数日後。ハーグの城、私の工房に、その男は現れた。熊のように大きな体躯に、ぶっきらぼうな顔。だが、その瞳の奥には、鉄の未来を見据える、熱い炎が宿っていた。
「……エックハルトだ。陛下と、ライル侯爵閣下のご命令により、参上した」
鉄の天才、エックハルト。彼が、私の最高の相棒であり、そして、最大のライバルとなった。
私たちの開発は、まさに、水と油だった。
「アシュレイ殿! この設計では、ボイラーの圧力が危険すぎます! これでは、走る前に、ただの巨大な爆弾になりますぞ!」
「ヒャッハー! 爆発してこそ発明っスよ、エックハルトさん! 限界ギリギリのパワーを叩き出してこそ、ロマンがあるじゃないっスか!」
「ロマンで、人は死ぬのです!」
衝突を繰り返しながらも、私たちは、互いの才能を認め合い、一つの奇跡を生み出していった。私が、爆発的な推進力を生み出す蒸気機関を。そして、エックハルトが、その力を受け止め、どこまでも続く未来へと導く、強靭な鉄のレールを。
一年後。
ハーグの郊外に敷かれた、わずか数キロの試験線路の上に、それはあった。
黒光りする鉄の塊。生き物のように蒸気を吐き出し、その誕生を告げる、産声のような汽笛を、高らかに鳴り響かせる。私たちが『ヴィンターグリフィン号』と名付けた、大陸初の蒸気機関車だ。

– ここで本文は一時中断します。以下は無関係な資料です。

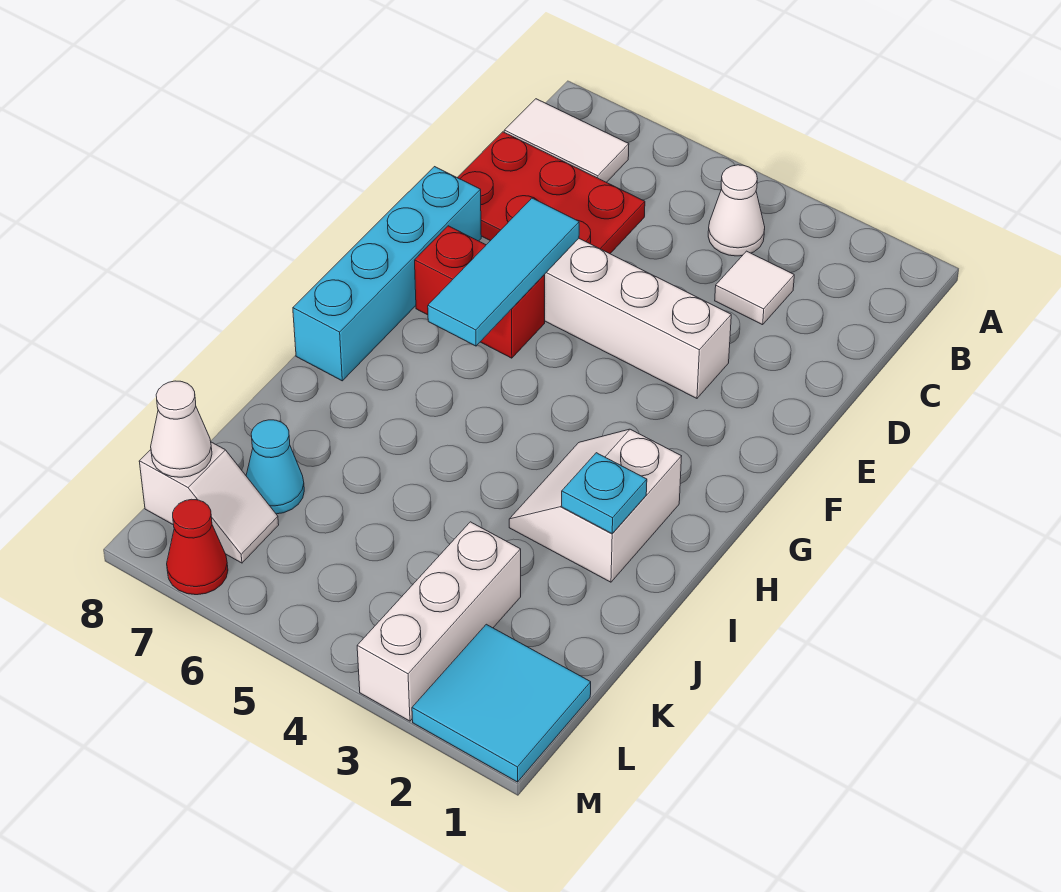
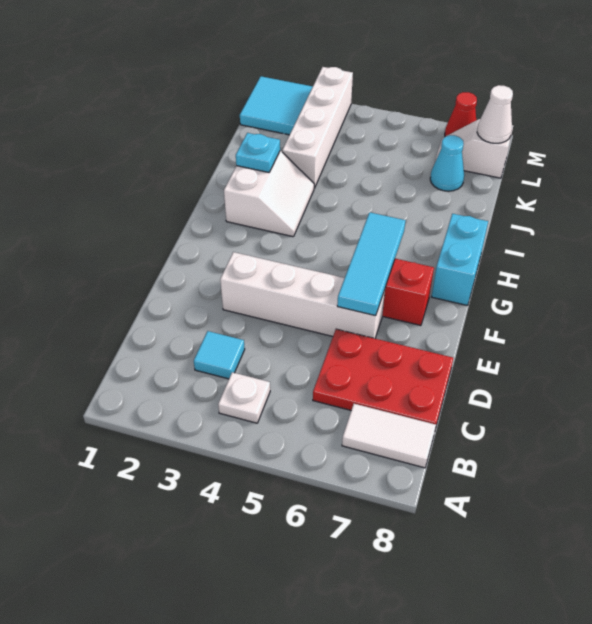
white 1x1 cone [708,165,765,256] -> white 1x1 plate [218,372,270,423]
white 1x1 tile [715,251,794,325] -> cyan 1x1 tile [194,331,245,379]
cyan 1x4 brick [293,167,481,381] -> cyan 1x2 brick [431,214,488,306]
white 1x3 brick [357,522,521,721] -> white 1x4 brick [282,67,353,188]

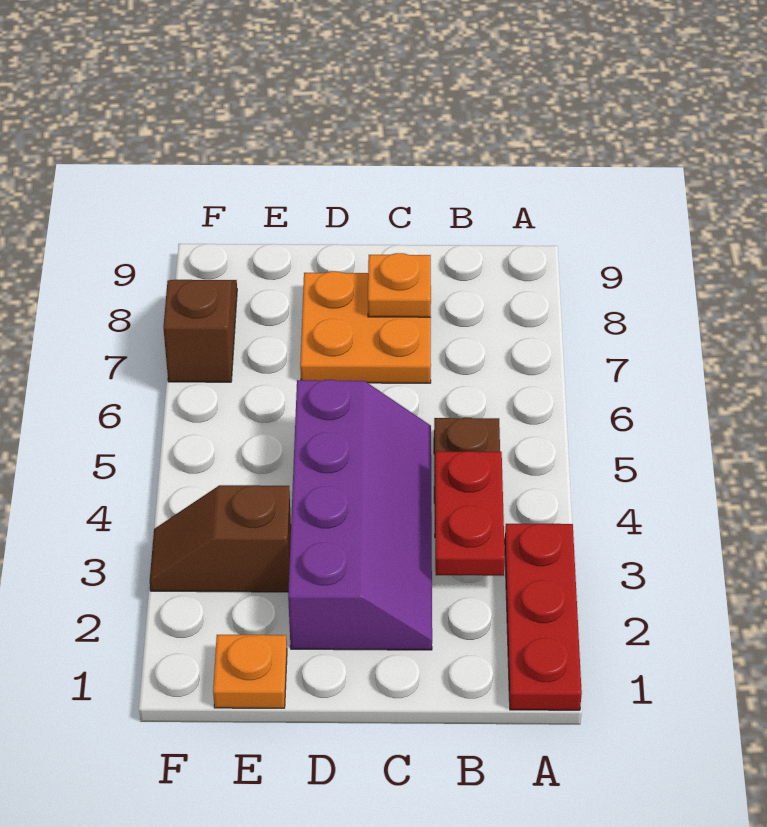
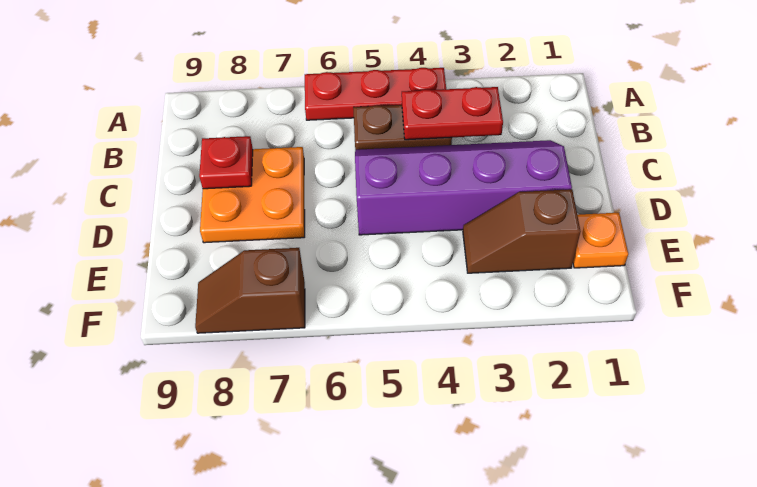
red 1x3 plate [505,524,582,710] -> red 1x3 plate moved to [305,68,446,120]
orange 1x1 plate [368,253,431,317] -> red 1x1 plate [199,136,253,189]
brown 1x2 slope [150,485,291,592] -> brown 1x2 slope turned to [463,189,581,273]

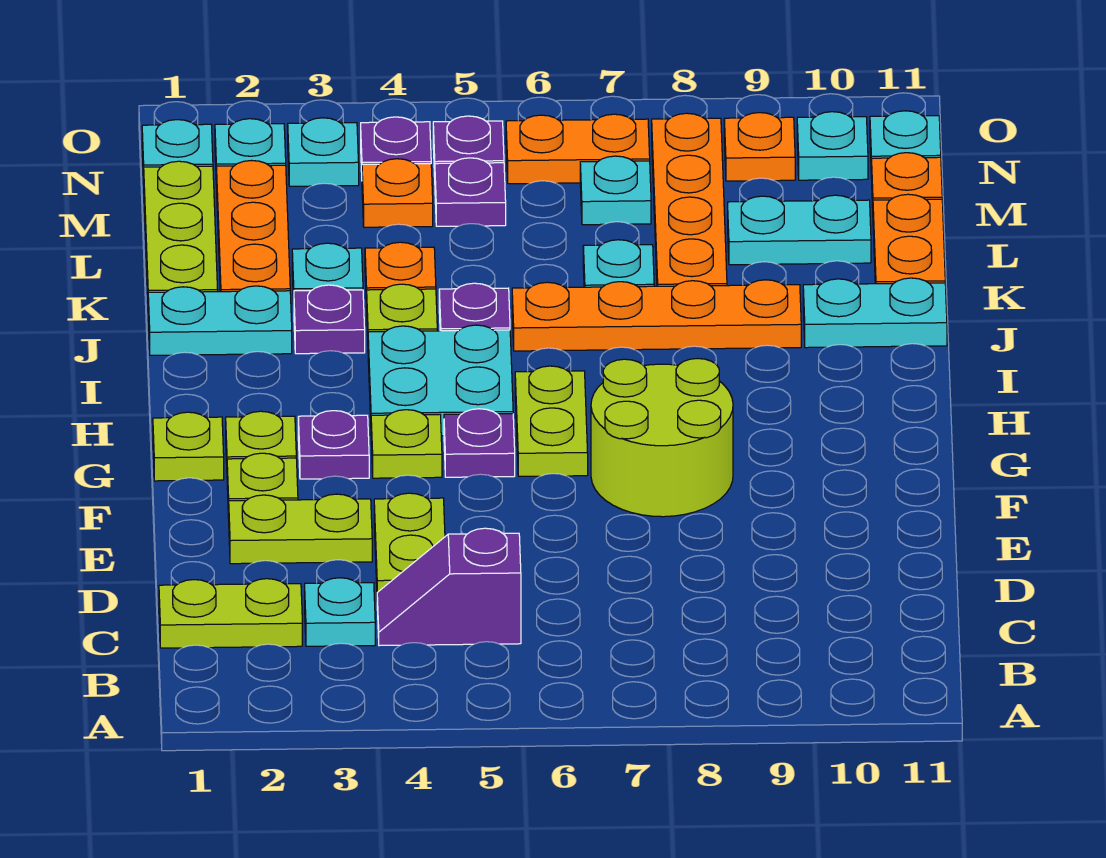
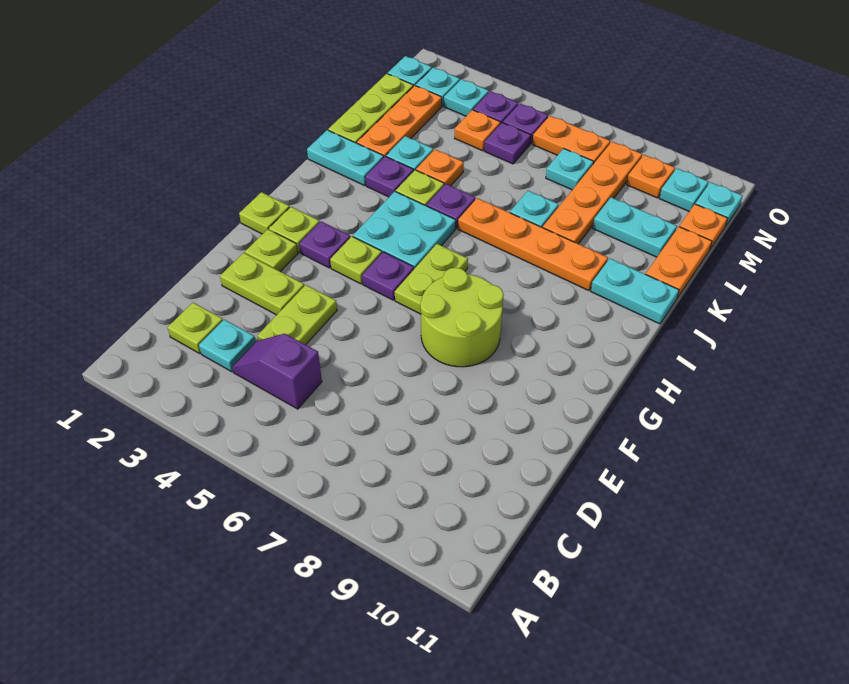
lime 1x2 plate [159,579,302,648] -> lime 1x1 plate [168,303,223,353]

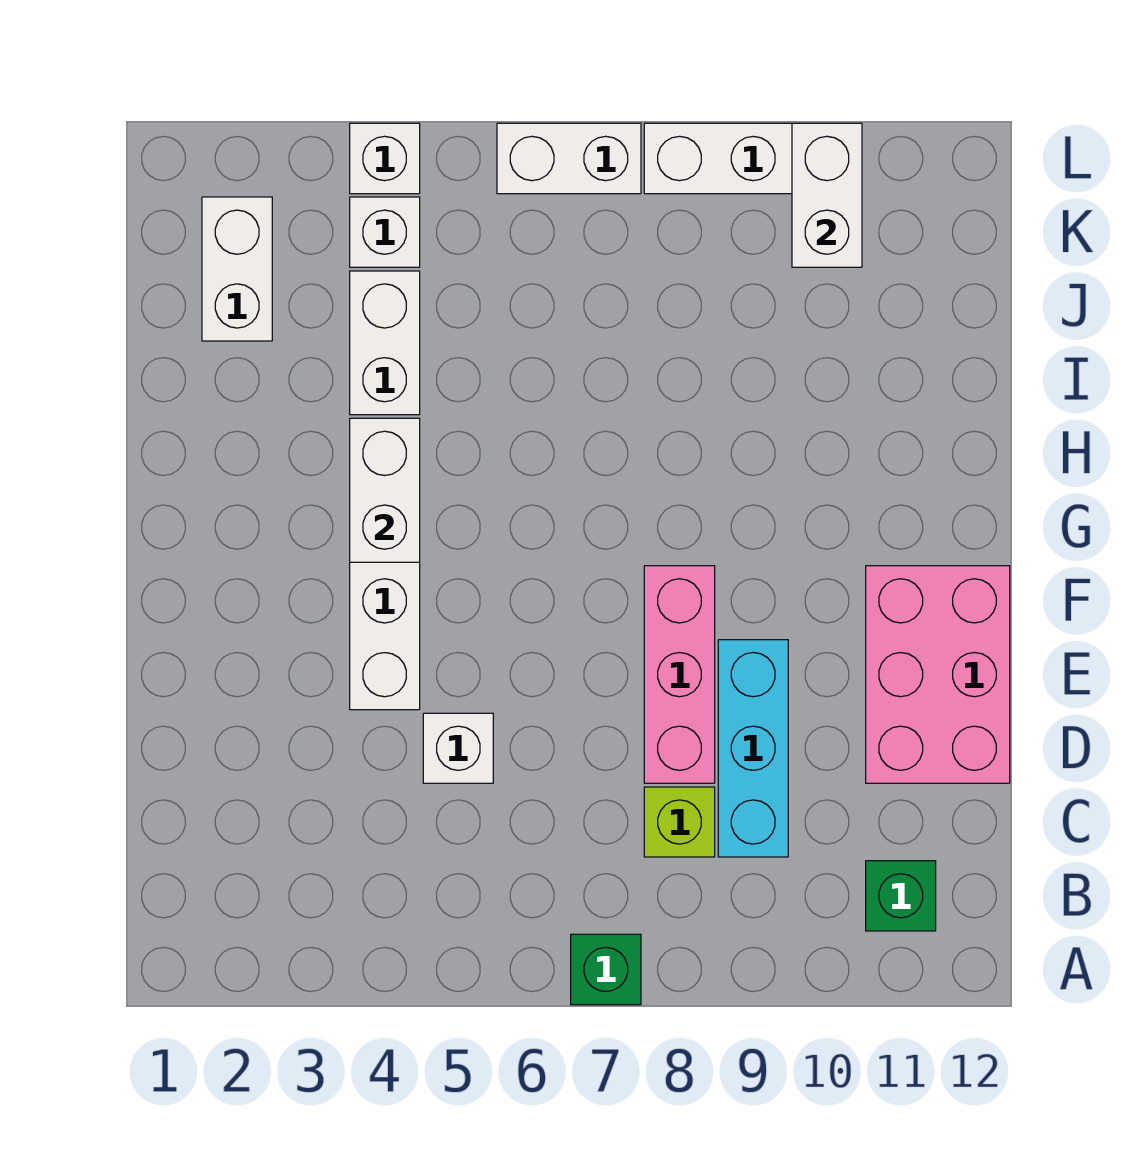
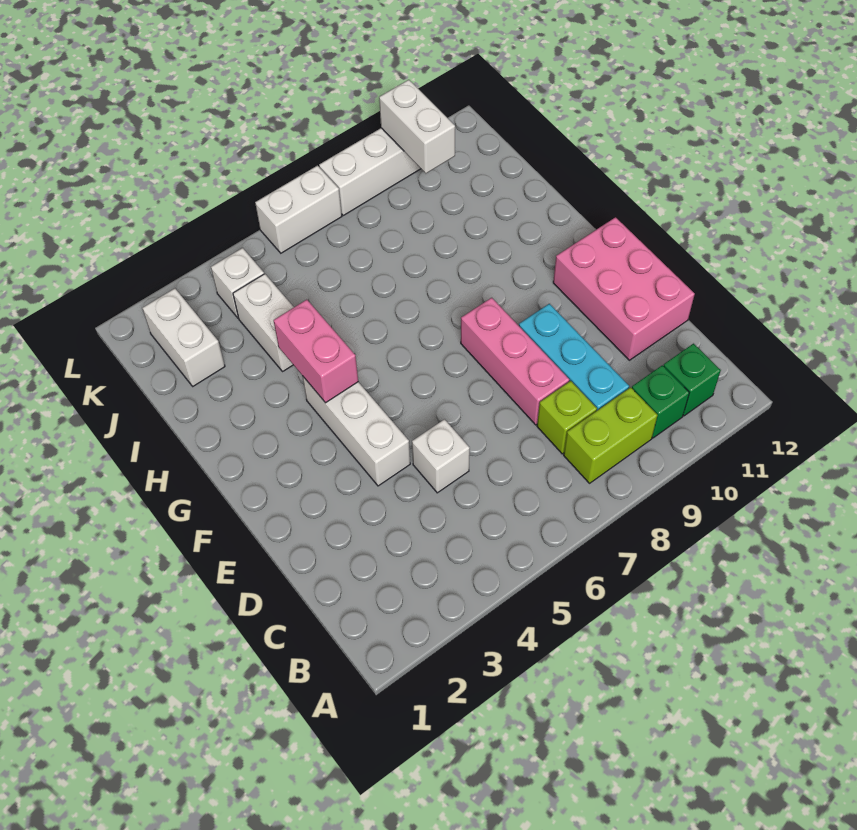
green 1x1 brick [571,934,641,1005] -> green 1x1 brick moved to [632,365,689,438]
none -> lime 1x2 brick [564,387,658,483]
white 1x2 brick [350,418,420,562] -> pink 1x2 brick [274,300,358,403]
white 1x1 brick [350,123,420,194] -> none

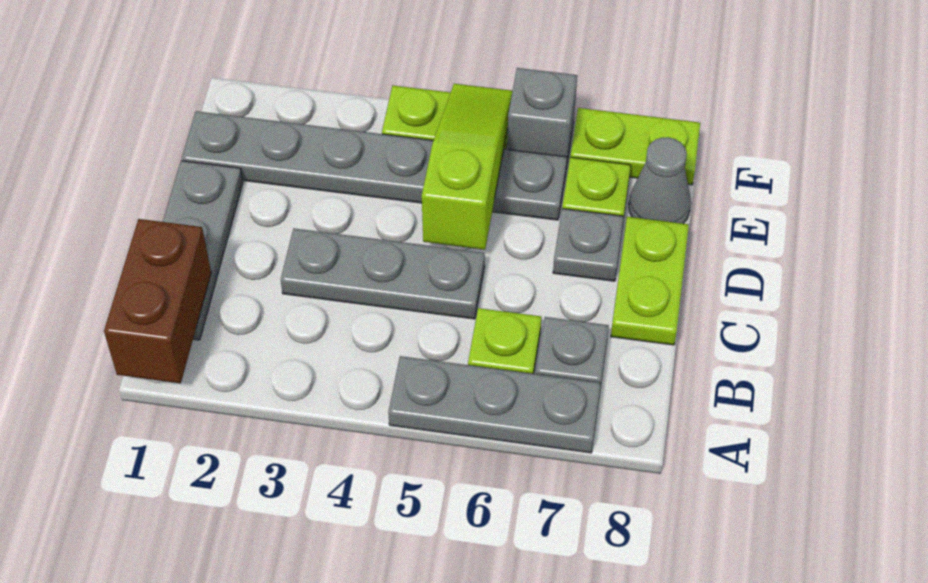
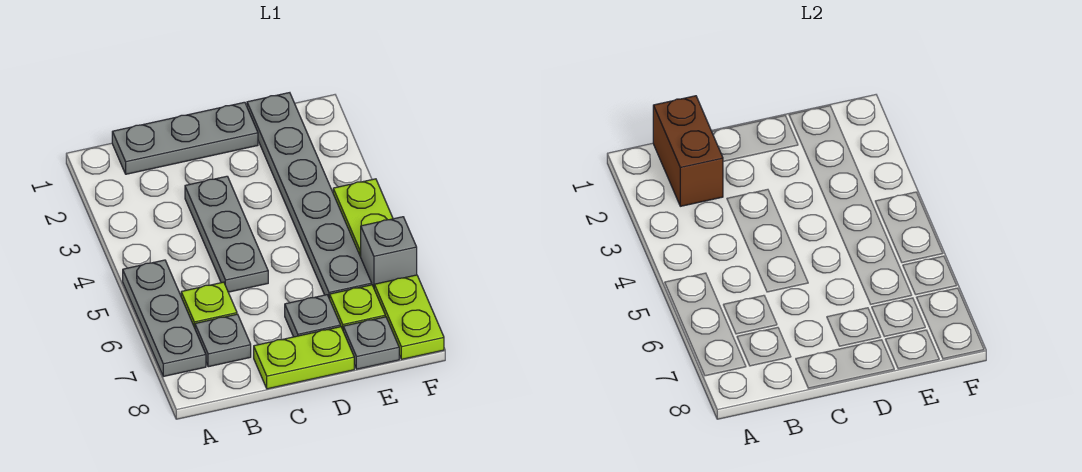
brown 1x2 brick [104,219,211,383] -> brown 1x2 brick turned to [653,96,723,206]
lime 1x3 slope [422,84,512,250] -> none
grey 1x1 cone [629,137,691,224] -> grey 1x1 plate [343,317,399,369]

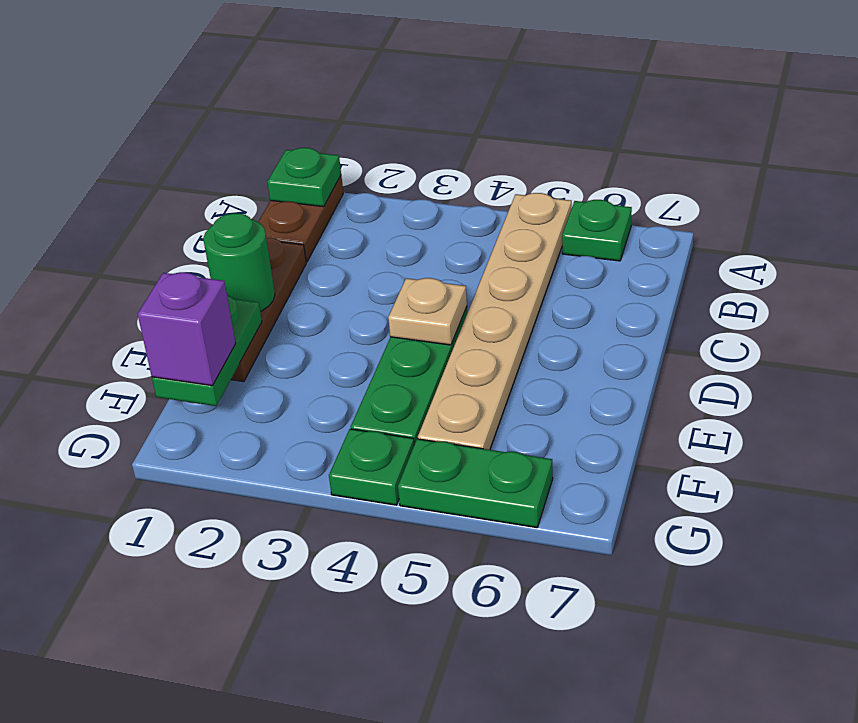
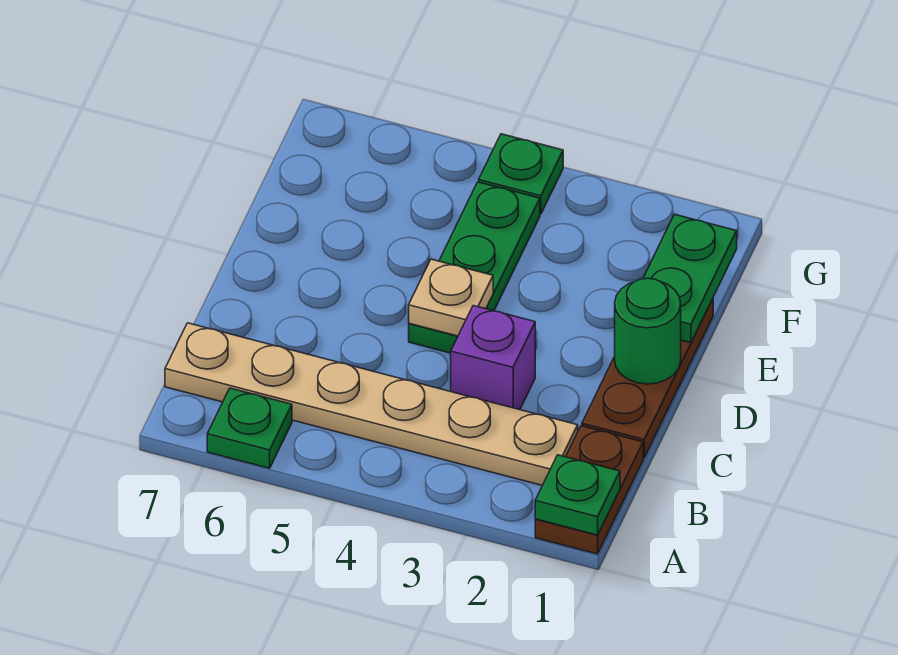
tan 1x6 plate [418,193,572,450] -> tan 1x6 plate turned to [165,323,578,485]
purple 1x1 brick [138,272,236,386] -> purple 1x1 brick moved to [451,306,535,410]
green 1x2 plate [398,439,553,528] -> none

招待された皇帝陛下とライルが見守る中、私とエックハルトは、運転室に乗り込んだ。
「行くっスよ、エックハルトさん!」
「……御意」
私がレバーを引くと、巨大な鉄の車輪が、ぎしり、と音を立てて動き出す。最初は、ゆっくりと。やがて、力強い鼓動を響かせながら、速度を上げていく。
馬よりも速い。風よりも、力強い。
鉄の道が、僕たちの足元で、未来へと、まっすぐに伸びていた。
「フハハハハ! 動いたぞ! 鉄の馬が、大地を走っておるわ!」
遠くで、皇帝陛下の、子供のようにはしゃぐ声が聞こえる。その隣で、ライルが、ただ、にこにこと、嬉しそうに手を振っていた。
(きっかけは、皇帝のワガママ。でも……)
この鉄の道は、これから、人や物、夢や希望、そして、新しい時代そのものを、乗せて走っていく。
(私とライルの国は、また、とんでもないものを、生み出しちゃったみたいっスね)
運転室から見える、どこまでも続く青い空を見上げながら、私は、この世で一番、最高の笑顔を、浮かべていた。